Fatma Samoura is a senior United Nations official who took office in 1995. She had worked in different posts responding to several emergencies in different parts of Africa and other parts of the world. When she was appointed in February 2016 as the Secretary General of FIFA, she became the first woman to ever walk in FIFA’s leadership.
–It is an honor to be talking to you and getting to know you, Madame Secretary General. Do you want to say hello to our readers and introduce yourself.
Greetings to all Eritreans. My name is Fatma Samoura. I am from Senegal, Africa, and I am the FIFA Secretary General.
-Tell us a bit about your country. What is it like to grow up in Senegal?
Senegal is just great. Home is always home. The country is doing great in football. Especially the men football team. People love football over there. The national men football team was actually one of the five African teams that qualified for the world Cup in Russia. Therefore, the whole country and its population are always in great zeal supporting the Eranga Lions at all times. It is a great atmosphere as you enjoy the sense of being together brought by football.
–You are the very first female to hold the post of Secretary General in FIFA. And, sadly, many would agree that a post like this one, with inevitable high competitions, would normally be almost impossible for an African to be selected for, and a woman at that. We are proud of you, of course. It is pleasing that an African woman is actually the Secretary General of FIFA. How was the climb to FIFA leadership?
The president of FIFA, Mr. Infantino, had very clear vision for his presidency. His mandate since day one of his term, in February 2016, has been to make football a gender- sensitive sport as well as a sport that promotes diversity as a source of friendship and vigor. His decision was to reflect his plans through several actions without taking much time, one of which was appointing the very first female African Secretary General in the history of FIFA to lead the administration of the world football governing body.
-So how did you feel about the news of your election?
Very excited. There is a lot of expectation from my side of the world. With me being appointed as the Secretary General, the hope of many Africans now is for FIFA to focus on the development of football in the continent.
-Now, take us back to Senegal. What is the story of football in your home country?
In Senegal, football is growing slowly. But it’s registering encouraging outcomes now. It is also one of the few countries where the female team got good standards and recognition.

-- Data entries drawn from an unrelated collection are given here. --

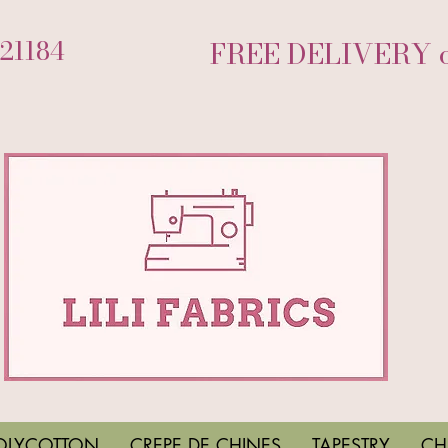
721184
FREE DELIVERY on
OLYCOTTON
CREPE DE CHINES
TAPESTRY
CH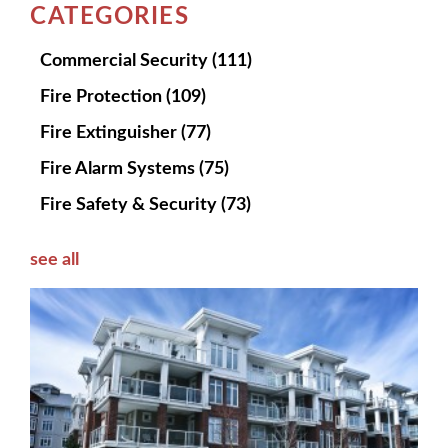
CATEGORIES
Commercial Security
(111)
Fire Protection
(109)
Fire Extinguisher
(77)
Fire Alarm Systems
(75)
Fire Safety & Security
(73)
see all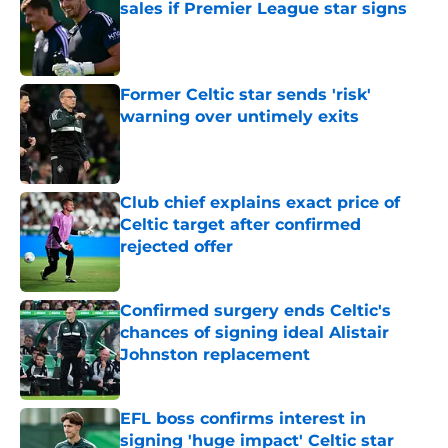
sales if Premier League star signs
Published by on Invalid Date
Former Celtic star sends 'risk'
warning over untimely exits
Published by on Invalid Date
Club chief explains exact price of
Celtic target after confirmed
rejected offer
Published by on Invalid Date
Confirmed surgery ends Celtic's
chances of signing ideal Alistair
Johnston replacement
Published by on Invalid Date
EFL boss confirms interest in
signing 'huge impact' Celtic star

-As a female leader, what do you have to say to other women who aspire to be changing agents of their community?
I sympathize with women’s struggle to come out and show the world that they, too, can contribute in making a difference. My piece of mind to those who are striving for greatness is to believe in themselves and look ahead no matter what obstacles they might face. There is nothing impossible in the world. Everything and anything can be attained so long as there is the will and readiness to fight until the end. I know women can do wonders so long as they are set to overcome social, cultural and religious impediments.
-Do you think that prejudices have ever been used against women in the governance of FIFA? Have women, by any means, ever been neglected in any structural forms of FIFA?

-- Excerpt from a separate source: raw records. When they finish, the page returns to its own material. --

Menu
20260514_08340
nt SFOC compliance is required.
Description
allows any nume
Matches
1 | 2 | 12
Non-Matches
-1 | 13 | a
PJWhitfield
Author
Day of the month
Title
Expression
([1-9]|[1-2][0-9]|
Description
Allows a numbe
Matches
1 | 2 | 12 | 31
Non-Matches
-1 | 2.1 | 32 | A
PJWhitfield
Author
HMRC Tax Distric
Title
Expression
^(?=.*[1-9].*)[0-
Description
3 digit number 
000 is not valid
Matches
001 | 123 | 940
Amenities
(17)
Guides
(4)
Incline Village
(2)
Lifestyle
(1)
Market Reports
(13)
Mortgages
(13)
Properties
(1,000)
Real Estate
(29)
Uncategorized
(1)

What I can say for sure is that the football industry has not been really a diverse industry in terms of gender and nationalities. But my example is not the only example of a better phase for FIFA. We have been promoting diversity amongst the committees. Before my time, there were less than five percent of women representatives in the committee. Now, they are close to twenty percent. The same progress is being registered at recruitment level. In FIFA, we currently have forty-five women occupying executive and senior executive posts. Definitely, the ambition is to have up to fifty percent of women represented at the highest football hierarchy by 2026. And furthermore it is exciting as the vision is not to be applied only in FIFA but also in our two hundred eleven member associations and six confederations.

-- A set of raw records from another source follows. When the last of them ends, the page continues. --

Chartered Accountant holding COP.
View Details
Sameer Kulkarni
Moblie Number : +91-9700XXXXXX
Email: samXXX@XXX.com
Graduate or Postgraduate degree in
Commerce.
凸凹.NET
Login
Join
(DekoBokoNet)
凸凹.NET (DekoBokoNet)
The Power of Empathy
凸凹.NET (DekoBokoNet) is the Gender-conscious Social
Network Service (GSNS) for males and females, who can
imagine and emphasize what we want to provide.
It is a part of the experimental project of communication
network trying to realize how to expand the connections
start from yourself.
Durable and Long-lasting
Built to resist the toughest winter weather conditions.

-That is beautiful. And good news for women who aspire to climb up the ladder of FIFA’s hierarchy.
It is, indeed, and strategically very important because the plan is to make FIFA a cohesive and well-rounded organization.
-Did you like your stay in Eritrea?
I did, of course. It is so nice to be here. I enjoy my trip every time I come. I am actually revisiting. I was WFP representative in Djibouti from 2000 until 2005 and back then I was lucky to come to Eritrea and visit the staff here in the National Association of Eritrean Football to train them on humanitarian assistance. I have real beautiful memories that I made here in Eritrea. Actually, last night, when we first landed here in Asmara, the very first thought that came to my head was to go to the center of the city as soon as possible and get a taste of the exquisite cappuccino typical of Asmara.
-Thank you so much for the interview, Madame Secretary General. Is there anything you want to say at the end?
I’d like to thank the people of Eritrea for their hospitality. I wish for the Eritrean people to keep and nurture further their beautiful culture and history of sports. I want to encourage all of the young boys and, especially, girls to believe in themselves and the power of football.